### TASK
Transcribe every entry below word for word, but skip the pictures.

═════ RECORD EXCERPTS ═════

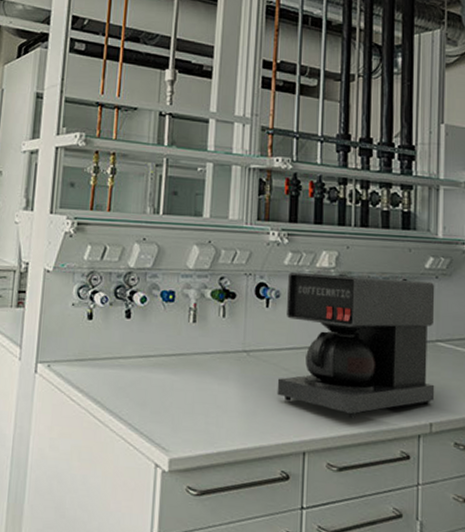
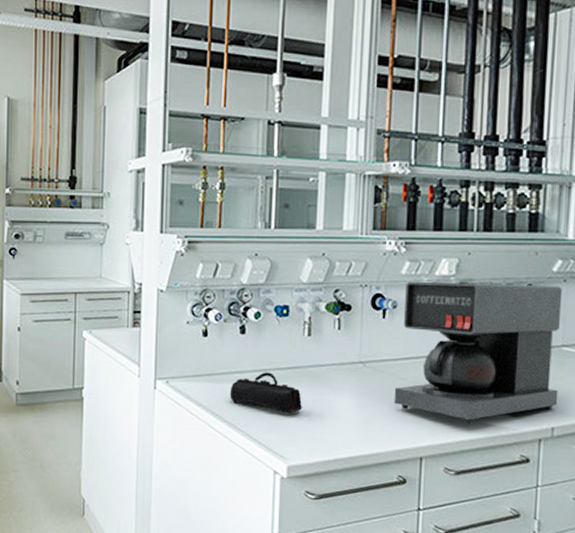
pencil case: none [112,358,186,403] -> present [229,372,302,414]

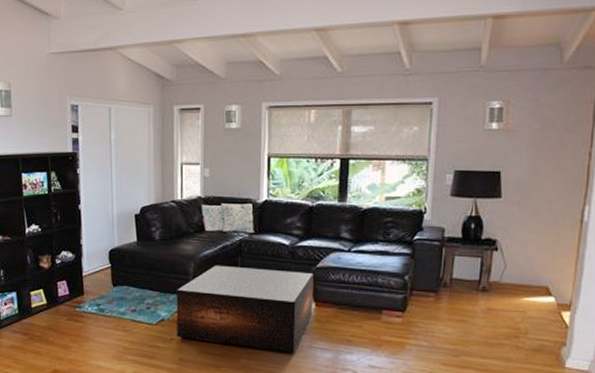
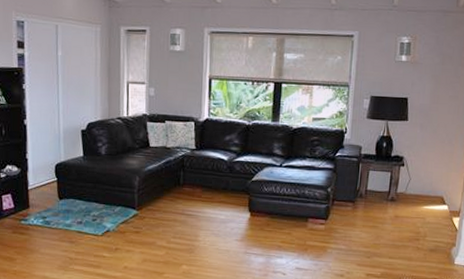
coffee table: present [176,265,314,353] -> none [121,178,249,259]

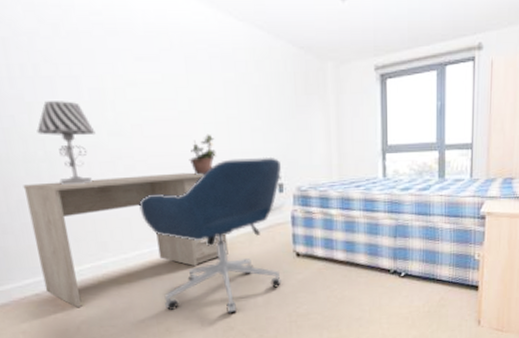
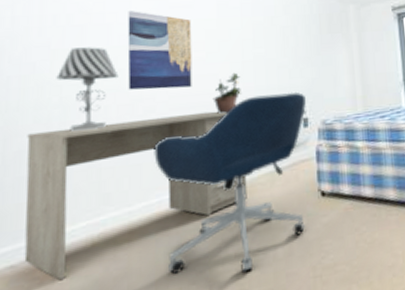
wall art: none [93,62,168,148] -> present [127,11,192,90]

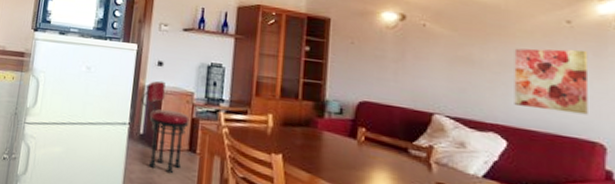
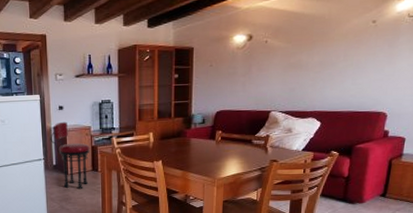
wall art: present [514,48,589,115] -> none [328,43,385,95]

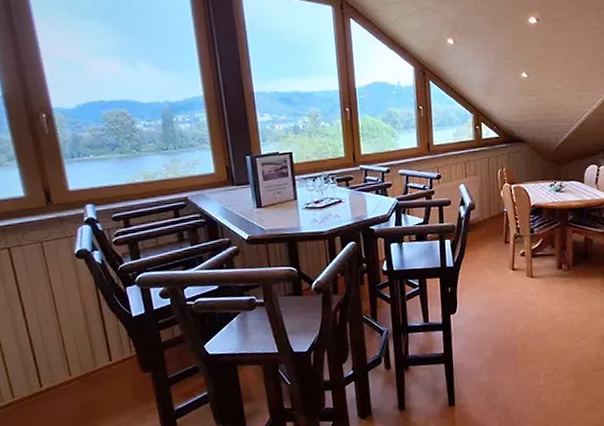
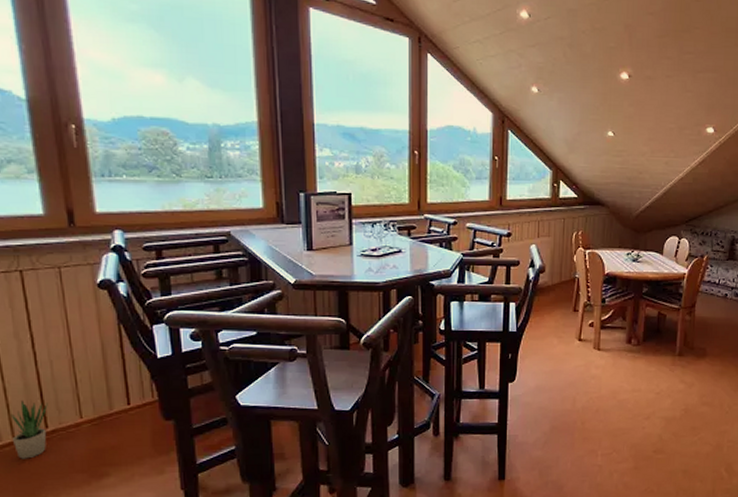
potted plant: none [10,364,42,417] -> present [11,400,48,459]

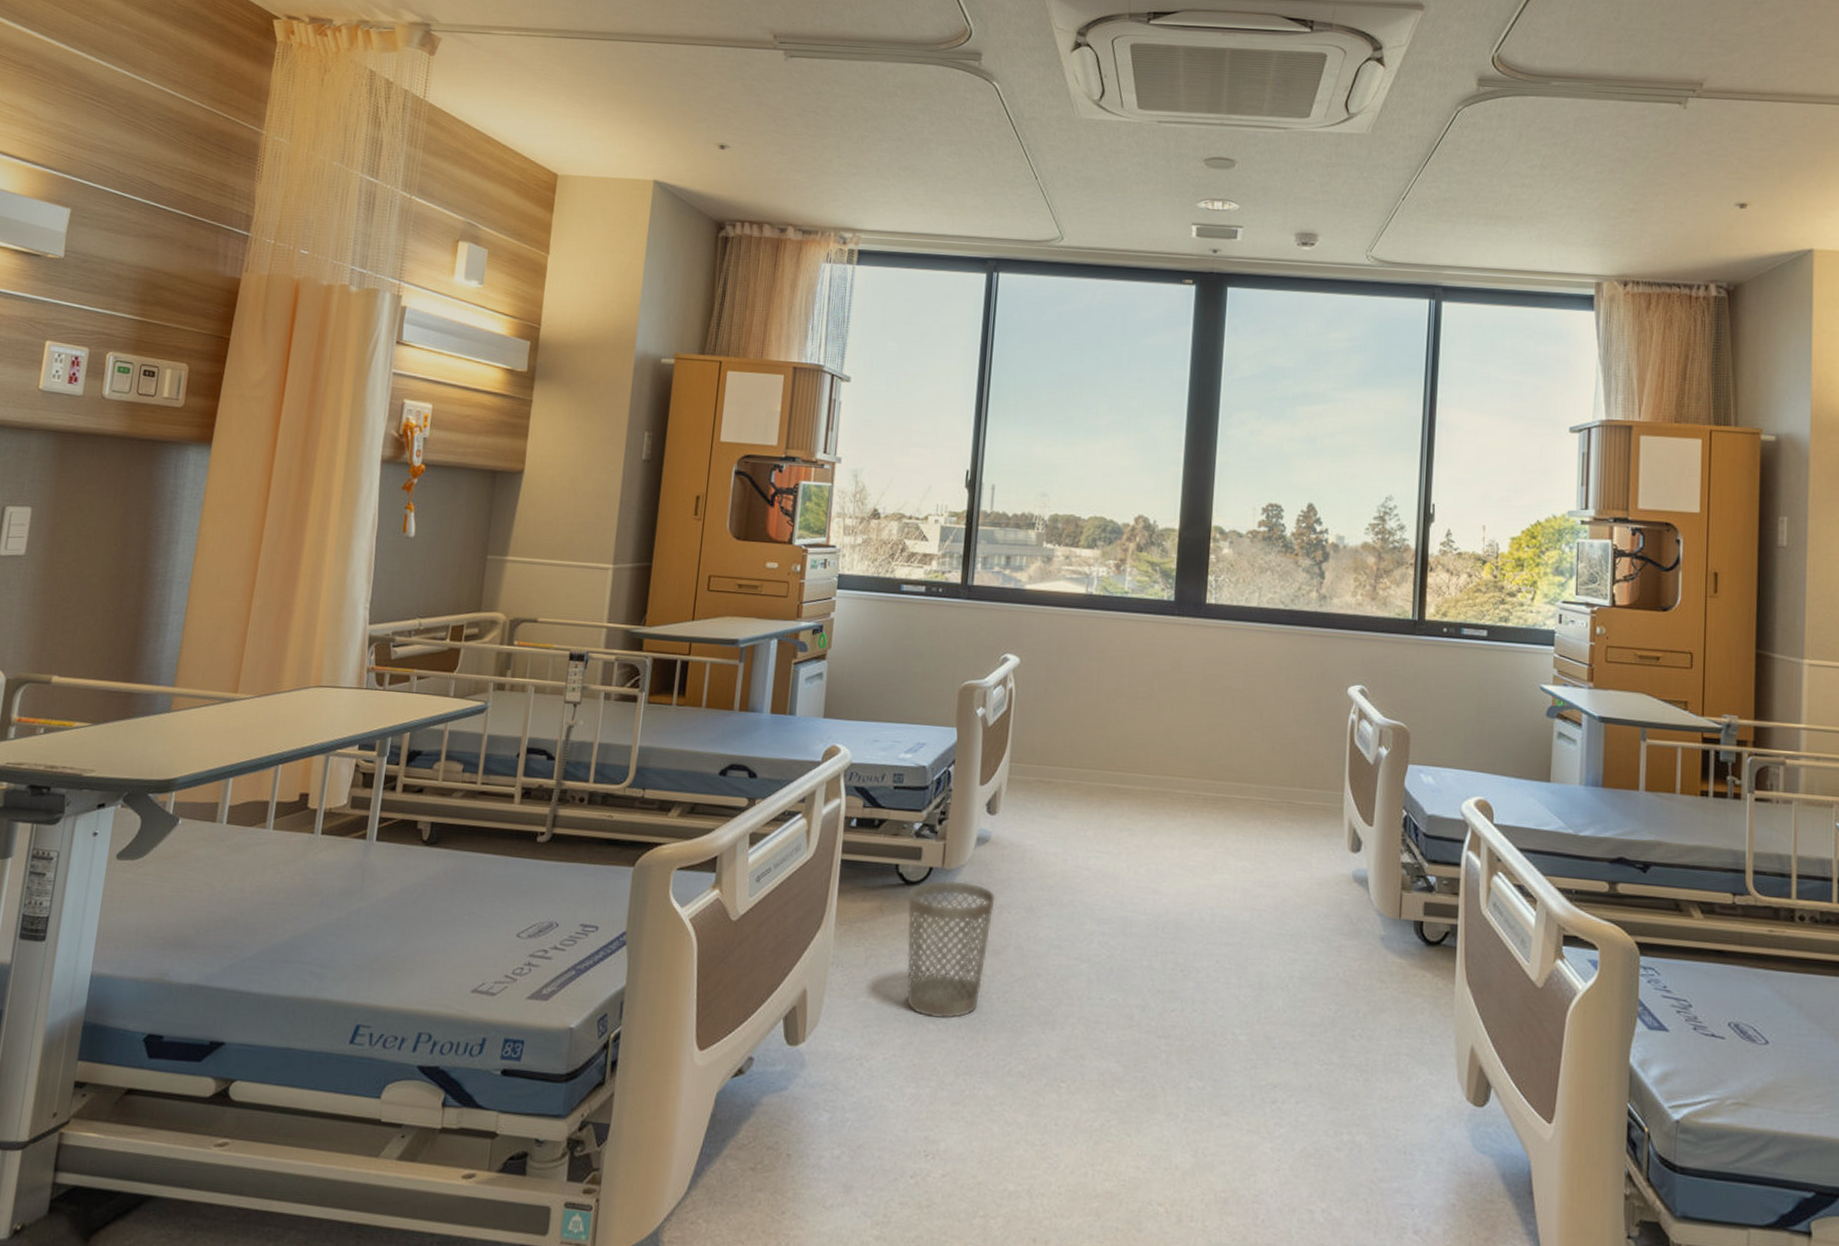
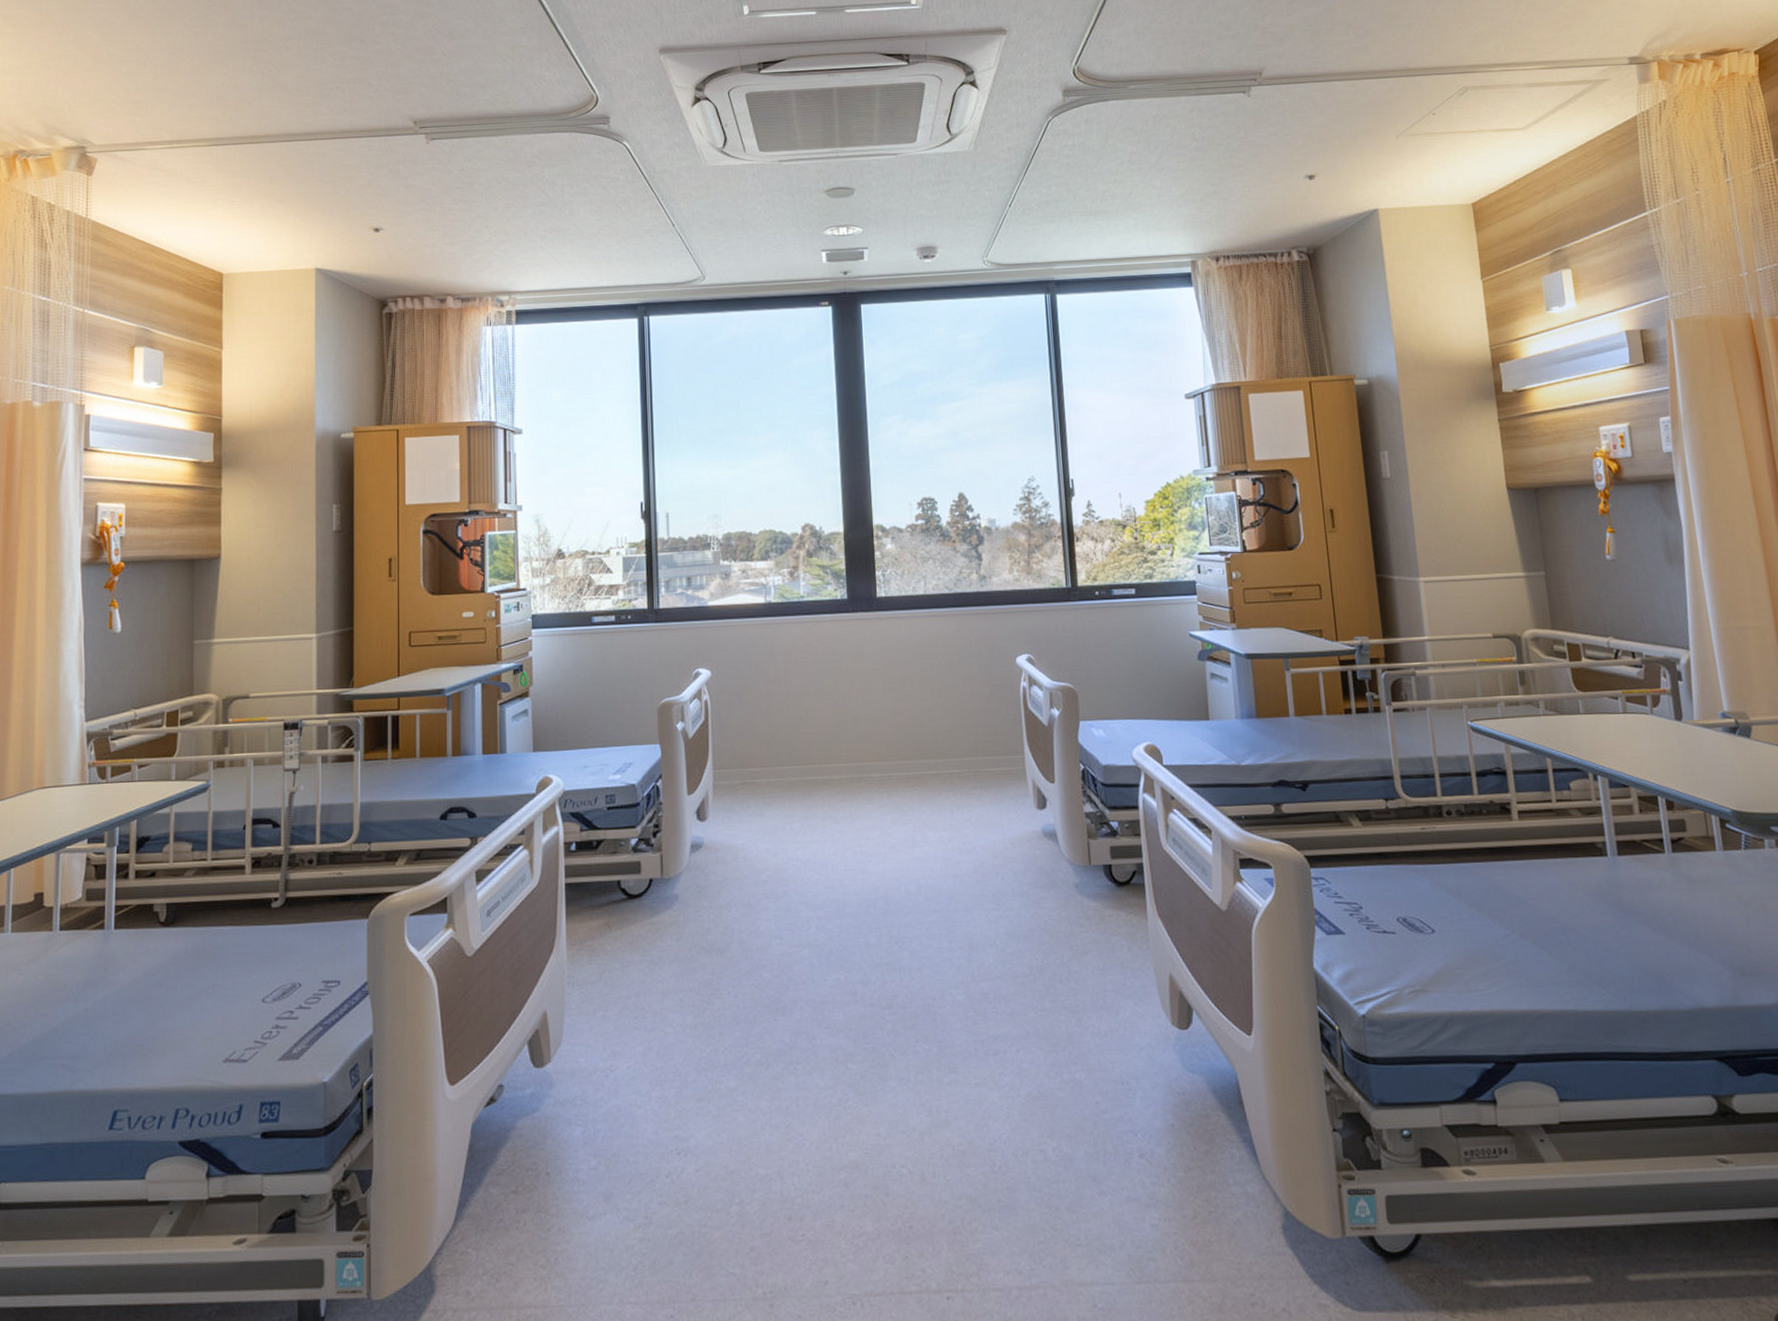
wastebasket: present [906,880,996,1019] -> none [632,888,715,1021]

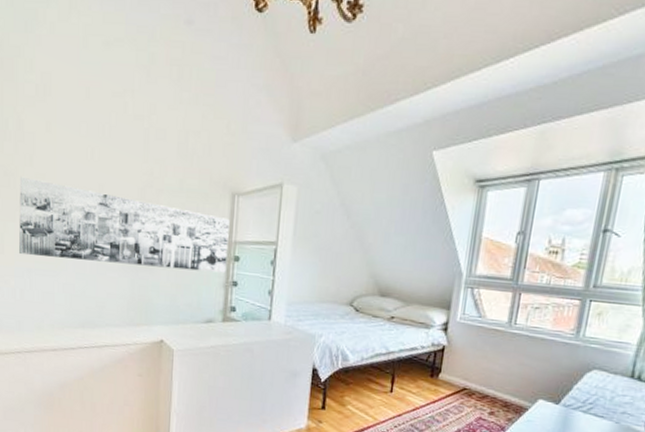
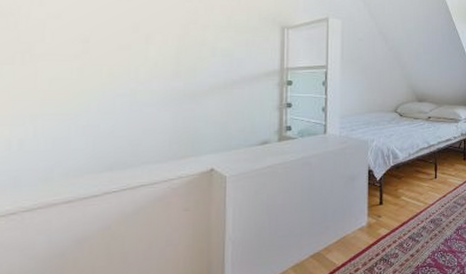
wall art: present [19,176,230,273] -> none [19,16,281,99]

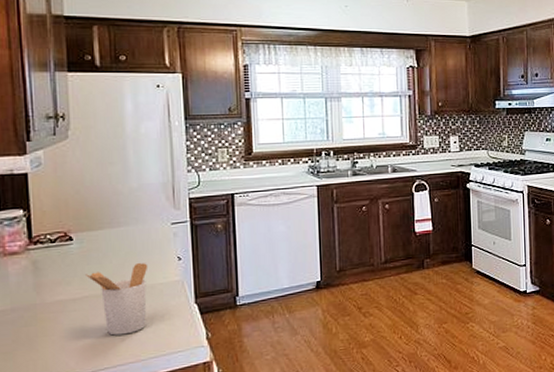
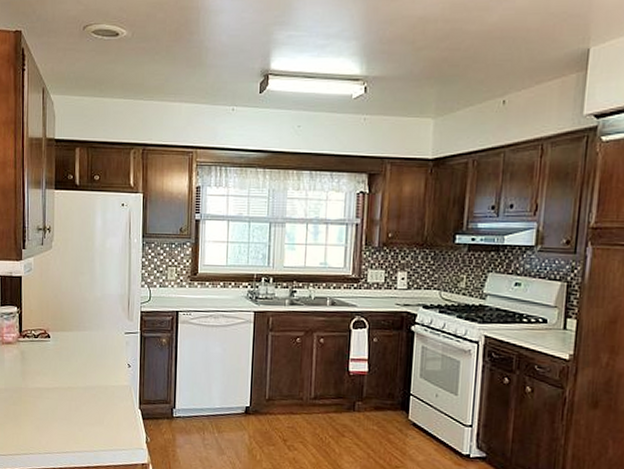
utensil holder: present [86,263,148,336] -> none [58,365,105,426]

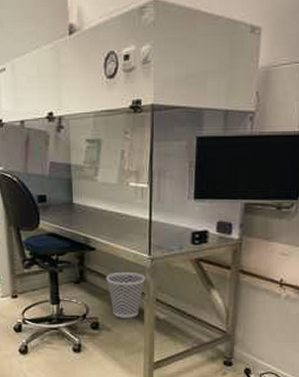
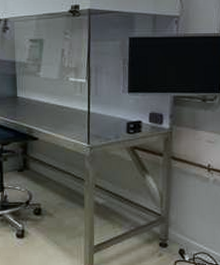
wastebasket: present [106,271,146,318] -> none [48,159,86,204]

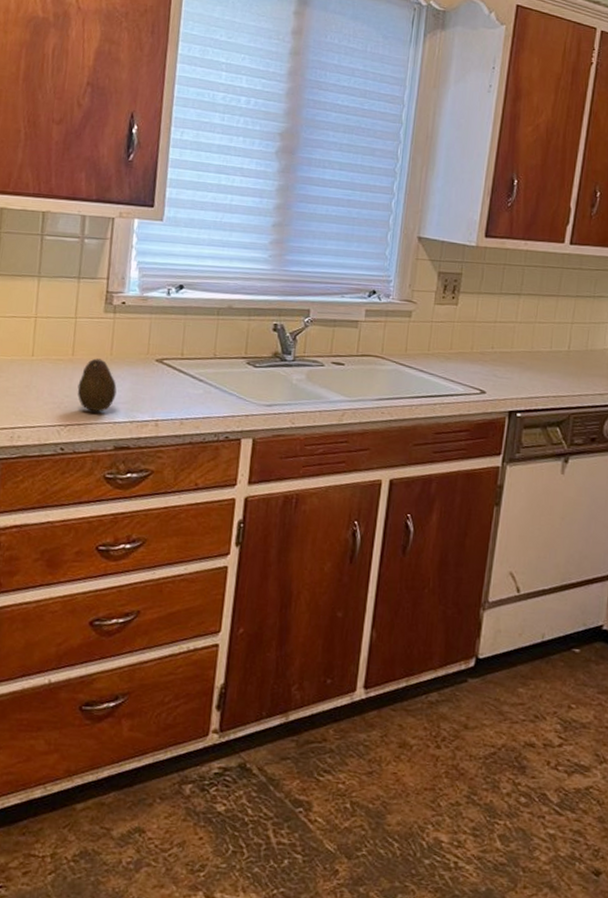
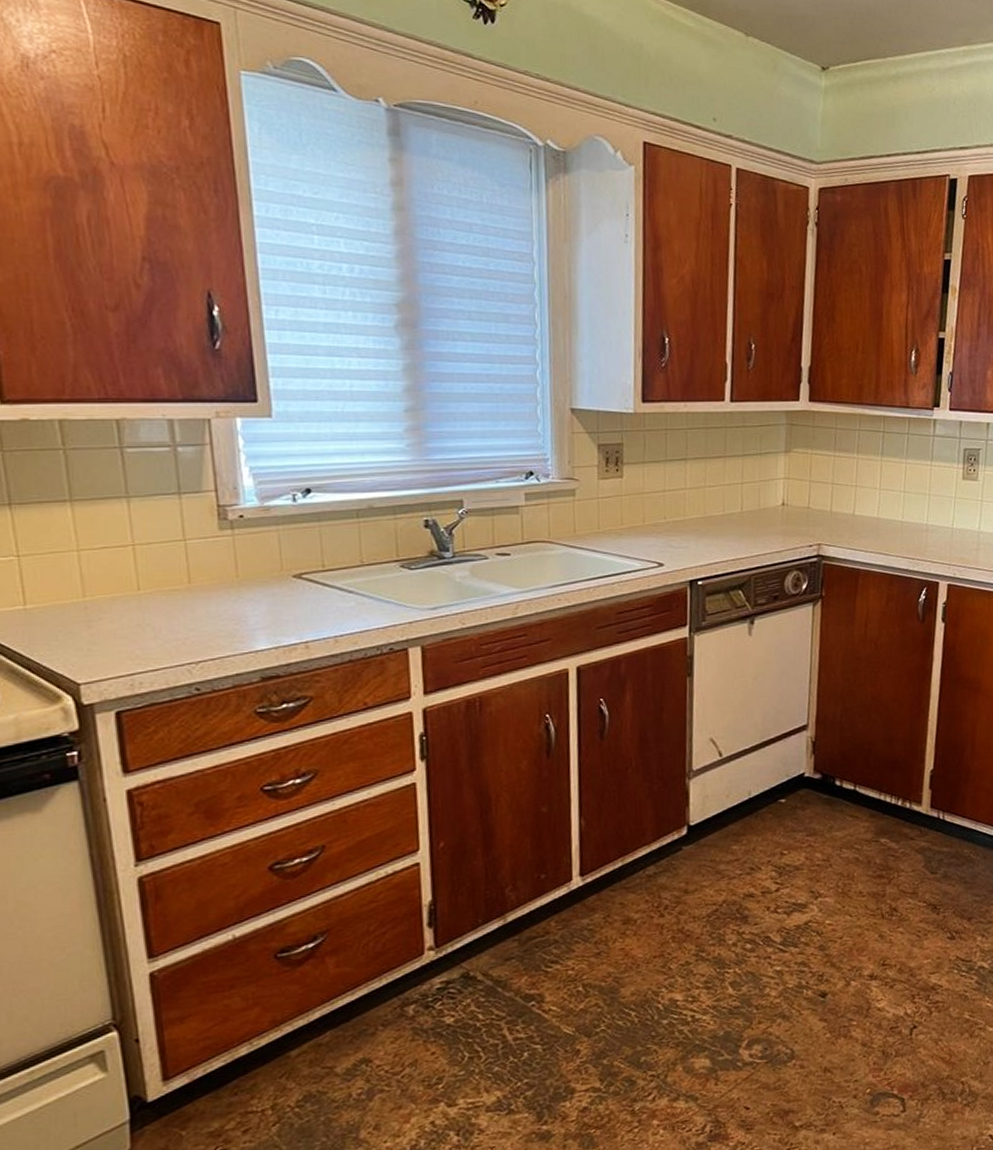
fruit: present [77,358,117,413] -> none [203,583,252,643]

═════

### ANSWER TO THIS PROBLEM
pencil case: none [112,358,186,403] -> present [229,372,302,414]

coffee table: present [176,265,314,353] -> none [121,178,249,259]

wall art: none [93,62,168,148] -> present [127,11,192,90]

wall art: present [514,48,589,115] -> none [328,43,385,95]

potted plant: none [10,364,42,417] -> present [11,400,48,459]

wastebasket: present [906,880,996,1019] -> none [632,888,715,1021]

wall art: present [19,176,230,273] -> none [19,16,281,99]

utensil holder: present [86,263,148,336] -> none [58,365,105,426]

wastebasket: present [106,271,146,318] -> none [48,159,86,204]

fruit: present [77,358,117,413] -> none [203,583,252,643]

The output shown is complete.